### Records for this task
────────────────────────────────────────
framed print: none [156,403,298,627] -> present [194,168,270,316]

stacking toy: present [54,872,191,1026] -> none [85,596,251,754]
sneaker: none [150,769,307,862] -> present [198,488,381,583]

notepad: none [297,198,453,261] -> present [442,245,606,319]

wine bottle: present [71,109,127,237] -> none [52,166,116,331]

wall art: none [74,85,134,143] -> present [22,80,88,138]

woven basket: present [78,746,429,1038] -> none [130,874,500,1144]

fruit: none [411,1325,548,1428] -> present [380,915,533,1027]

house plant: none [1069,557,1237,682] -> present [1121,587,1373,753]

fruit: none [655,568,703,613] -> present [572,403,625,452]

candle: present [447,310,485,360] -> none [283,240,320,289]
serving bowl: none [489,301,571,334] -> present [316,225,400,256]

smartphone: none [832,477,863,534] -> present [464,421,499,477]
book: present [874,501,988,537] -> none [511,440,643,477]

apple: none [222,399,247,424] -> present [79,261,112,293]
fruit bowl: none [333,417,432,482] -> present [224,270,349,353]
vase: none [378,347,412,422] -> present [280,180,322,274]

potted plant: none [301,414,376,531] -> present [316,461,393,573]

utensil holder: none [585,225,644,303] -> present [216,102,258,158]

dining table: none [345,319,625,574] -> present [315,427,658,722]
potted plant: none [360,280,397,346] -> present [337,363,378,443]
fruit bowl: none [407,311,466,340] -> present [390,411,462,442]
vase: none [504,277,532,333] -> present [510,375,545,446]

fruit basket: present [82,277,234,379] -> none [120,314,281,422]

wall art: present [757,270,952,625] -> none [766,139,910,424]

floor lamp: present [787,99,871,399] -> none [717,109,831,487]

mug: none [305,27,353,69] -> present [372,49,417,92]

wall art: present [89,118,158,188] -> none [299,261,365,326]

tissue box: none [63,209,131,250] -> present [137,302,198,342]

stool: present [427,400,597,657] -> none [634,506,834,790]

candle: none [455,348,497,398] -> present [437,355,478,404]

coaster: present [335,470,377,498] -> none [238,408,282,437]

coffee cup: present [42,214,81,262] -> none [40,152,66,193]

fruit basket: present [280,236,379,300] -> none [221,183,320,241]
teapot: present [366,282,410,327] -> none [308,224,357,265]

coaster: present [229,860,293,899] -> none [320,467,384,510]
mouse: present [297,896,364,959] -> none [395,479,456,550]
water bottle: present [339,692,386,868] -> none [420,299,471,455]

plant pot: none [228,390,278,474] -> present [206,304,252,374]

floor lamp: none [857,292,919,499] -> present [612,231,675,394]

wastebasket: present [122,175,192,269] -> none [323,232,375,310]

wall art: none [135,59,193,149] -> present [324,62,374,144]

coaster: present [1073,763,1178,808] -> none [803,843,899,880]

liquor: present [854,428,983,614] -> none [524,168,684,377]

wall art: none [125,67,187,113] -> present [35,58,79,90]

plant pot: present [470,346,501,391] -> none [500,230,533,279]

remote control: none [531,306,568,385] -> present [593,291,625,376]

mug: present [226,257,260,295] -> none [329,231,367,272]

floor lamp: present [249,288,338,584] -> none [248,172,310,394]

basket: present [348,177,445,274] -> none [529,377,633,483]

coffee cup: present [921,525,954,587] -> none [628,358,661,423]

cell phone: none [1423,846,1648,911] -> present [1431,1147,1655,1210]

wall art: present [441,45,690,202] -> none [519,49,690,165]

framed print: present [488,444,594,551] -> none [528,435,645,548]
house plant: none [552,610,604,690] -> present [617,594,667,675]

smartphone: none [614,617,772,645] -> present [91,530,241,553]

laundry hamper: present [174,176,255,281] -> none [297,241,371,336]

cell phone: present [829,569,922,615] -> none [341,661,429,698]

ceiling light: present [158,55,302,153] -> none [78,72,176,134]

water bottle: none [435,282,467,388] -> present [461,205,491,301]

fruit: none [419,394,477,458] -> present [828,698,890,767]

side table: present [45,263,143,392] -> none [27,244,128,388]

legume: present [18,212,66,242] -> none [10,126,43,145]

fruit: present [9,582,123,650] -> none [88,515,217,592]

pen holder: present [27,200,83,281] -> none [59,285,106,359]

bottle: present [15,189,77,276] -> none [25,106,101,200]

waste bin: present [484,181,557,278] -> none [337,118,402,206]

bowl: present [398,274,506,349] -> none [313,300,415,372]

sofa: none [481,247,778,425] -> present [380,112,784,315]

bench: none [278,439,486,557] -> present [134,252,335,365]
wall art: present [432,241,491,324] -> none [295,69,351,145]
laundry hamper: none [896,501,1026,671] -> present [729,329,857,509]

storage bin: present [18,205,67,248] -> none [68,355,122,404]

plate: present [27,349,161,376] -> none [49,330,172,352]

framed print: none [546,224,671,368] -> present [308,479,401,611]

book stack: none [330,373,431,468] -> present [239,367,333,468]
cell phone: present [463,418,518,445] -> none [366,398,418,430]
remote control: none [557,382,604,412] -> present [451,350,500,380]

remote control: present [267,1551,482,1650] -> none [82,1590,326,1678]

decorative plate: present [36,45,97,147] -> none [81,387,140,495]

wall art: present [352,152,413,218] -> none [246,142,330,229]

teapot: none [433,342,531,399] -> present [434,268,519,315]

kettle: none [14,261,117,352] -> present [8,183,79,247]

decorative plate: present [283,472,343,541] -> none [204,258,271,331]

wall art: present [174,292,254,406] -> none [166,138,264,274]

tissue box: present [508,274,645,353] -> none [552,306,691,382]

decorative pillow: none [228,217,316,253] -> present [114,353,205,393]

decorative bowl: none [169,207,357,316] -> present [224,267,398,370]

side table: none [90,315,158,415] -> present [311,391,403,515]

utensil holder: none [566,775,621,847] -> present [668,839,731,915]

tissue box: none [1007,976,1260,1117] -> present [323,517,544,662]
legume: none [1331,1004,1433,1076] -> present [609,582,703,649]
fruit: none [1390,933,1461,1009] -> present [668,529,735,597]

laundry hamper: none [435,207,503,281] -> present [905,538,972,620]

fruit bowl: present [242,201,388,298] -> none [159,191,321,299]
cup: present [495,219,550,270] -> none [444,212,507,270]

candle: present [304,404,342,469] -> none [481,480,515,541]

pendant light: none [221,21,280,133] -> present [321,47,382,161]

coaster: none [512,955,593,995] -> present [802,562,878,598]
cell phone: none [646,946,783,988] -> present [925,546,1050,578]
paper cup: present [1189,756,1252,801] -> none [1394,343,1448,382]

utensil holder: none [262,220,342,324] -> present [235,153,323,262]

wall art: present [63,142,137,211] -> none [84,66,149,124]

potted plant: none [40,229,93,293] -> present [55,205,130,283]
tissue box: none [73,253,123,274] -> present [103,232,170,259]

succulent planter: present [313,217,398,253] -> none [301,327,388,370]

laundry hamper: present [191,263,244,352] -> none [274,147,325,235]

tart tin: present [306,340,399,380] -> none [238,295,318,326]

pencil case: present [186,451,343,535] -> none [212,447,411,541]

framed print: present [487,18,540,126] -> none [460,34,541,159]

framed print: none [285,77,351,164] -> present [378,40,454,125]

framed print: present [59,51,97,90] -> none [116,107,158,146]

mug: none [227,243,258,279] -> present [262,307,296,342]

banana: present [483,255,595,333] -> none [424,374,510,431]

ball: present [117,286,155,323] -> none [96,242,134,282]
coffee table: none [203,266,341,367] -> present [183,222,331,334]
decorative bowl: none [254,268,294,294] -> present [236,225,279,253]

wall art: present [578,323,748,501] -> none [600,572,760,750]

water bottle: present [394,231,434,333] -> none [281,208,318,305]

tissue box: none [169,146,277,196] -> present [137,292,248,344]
────────────────────────────────────────
### Work instructions
Only one stretch of the data above is needed. Restate it word for word, from the line containing "tissue box: none [73,253,123,274]" through the line containing "coffee table: none", both ends included.

### Answer below
tissue box: none [73,253,123,274] -> present [103,232,170,259]

succulent planter: present [313,217,398,253] -> none [301,327,388,370]

laundry hamper: present [191,263,244,352] -> none [274,147,325,235]

tart tin: present [306,340,399,380] -> none [238,295,318,326]

pencil case: present [186,451,343,535] -> none [212,447,411,541]

framed print: present [487,18,540,126] -> none [460,34,541,159]

framed print: none [285,77,351,164] -> present [378,40,454,125]

framed print: present [59,51,97,90] -> none [116,107,158,146]

mug: none [227,243,258,279] -> present [262,307,296,342]

banana: present [483,255,595,333] -> none [424,374,510,431]

ball: present [117,286,155,323] -> none [96,242,134,282]
coffee table: none [203,266,341,367] -> present [183,222,331,334]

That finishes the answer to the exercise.